He knows this business inside and out having been CEO from 1997 to 2016, during which he successfully led Shoe Zone’s organic and acquisitive growth.
His brother and chief operating officer (COO) Charles Smith will assume the role of interim executive chairman and there is continuity in terms of overseeing the numbers, since as Jonathan Fearn will stay in post as finance director.
LOSING ITS FOOTING
Compounding the pressure on the share price this morning is a warning full year profits are expected to be below management’s expectations. Shoe Zone explained that while Big Box, its larger out of town retail format, and the digital growth element of its strategy are ‘progressing strongly’, in the short term, ‘their performance has been offset by the tough high street trading environment’.
Shoe Zone’s high street business, consisting of around 460 stores, has recently struggled with the UK consumer pulling in its horns and high street footfall dropping in July as the structural shift to the internet continues apace.
Against this backdrop, Leicester-headquartered Shoe Zone will be writing down the value of its 17 freehold properties by £3.1m to £5.3m, triggering a non-cash exceptional charge in its results for the year ending 5 October. While this property write down won’t impact on the ordinary dividend, the board doesn’t expect to pay a special dividend this year.
‘As has been widely publicised, the UK High Street is currently facing a challenging environment in which to operate,’ bemoaned Anthony Smith. ‘The pressure on the retail property market has enabled Shoe Zone to achieve an average 23.5% fall in rents on renewal and average outstanding lease length of only two years.
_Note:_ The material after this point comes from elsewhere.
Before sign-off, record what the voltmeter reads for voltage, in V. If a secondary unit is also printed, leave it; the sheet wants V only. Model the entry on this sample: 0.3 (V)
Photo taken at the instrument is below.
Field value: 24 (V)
As a consequence of this and the tough freehold property market, our freehold assets had to be revalued to represent fair value and give us future flexibility.’
WHAT THE EXPERTS ARE SAYING
Finncap (FCAP:AIM) analyst Peter Smedley has cut his year-to-September 2019 pre-tax profit forecast by circa 14% to £9.5m following the news of difficult second half trading.
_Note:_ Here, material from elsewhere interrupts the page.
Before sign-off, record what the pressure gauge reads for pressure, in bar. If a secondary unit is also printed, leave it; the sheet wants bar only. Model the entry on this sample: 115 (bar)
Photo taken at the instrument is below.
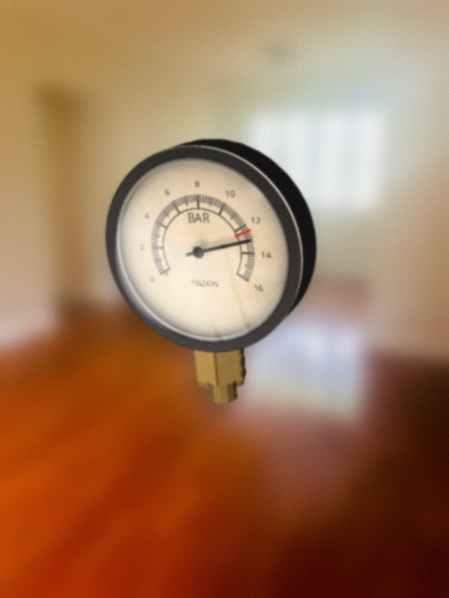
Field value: 13 (bar)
Yet he believes that ‘the strategy remains firmly on track, and the group has continued to deliver stable gross margins, tight cost control and strong focus on cash - some of Shoe Zone’s historical strengths. We reduce our target price to 220p (versus 240p) to reflect what we consider are short-term uncertain trading conditions.’
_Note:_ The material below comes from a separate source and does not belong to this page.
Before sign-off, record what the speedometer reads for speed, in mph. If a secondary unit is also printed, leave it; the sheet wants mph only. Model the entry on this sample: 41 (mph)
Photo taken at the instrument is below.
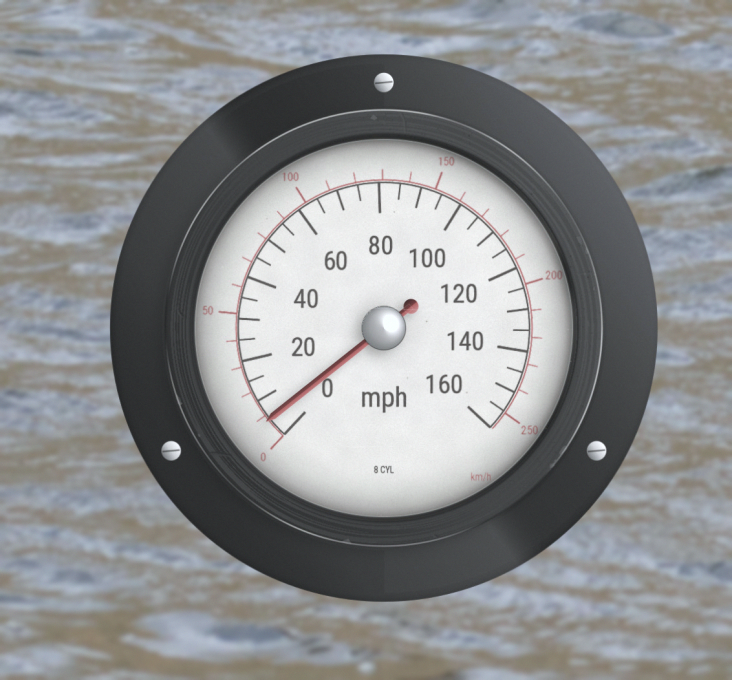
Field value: 5 (mph)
Russ Mould, investment director at AJ Bell, pointed out that Shoe Zone has been helped ‘by having some levers to pull such as securing rent reductions and closing its weaker stores. It also helped that the company sold affordable but essential products.
‘To now have a profit warning from the company would suggest the retail sector is a still a brutal place in which to operate. The high street is to blame for Shoe Zone’s woes with the company’s underperformance understood to be across all regions, product types, prices and brands.
‘A value retailer like Shoe Zone will have to rely on high volumes of sales to make money which is a problem when footfall is weak on the high street. With the economic outlook for the UK looking gloomy, life could get even harder for the company and so it will have to do everything it can to improve brand awareness, product marketing and keep a lid on costs.’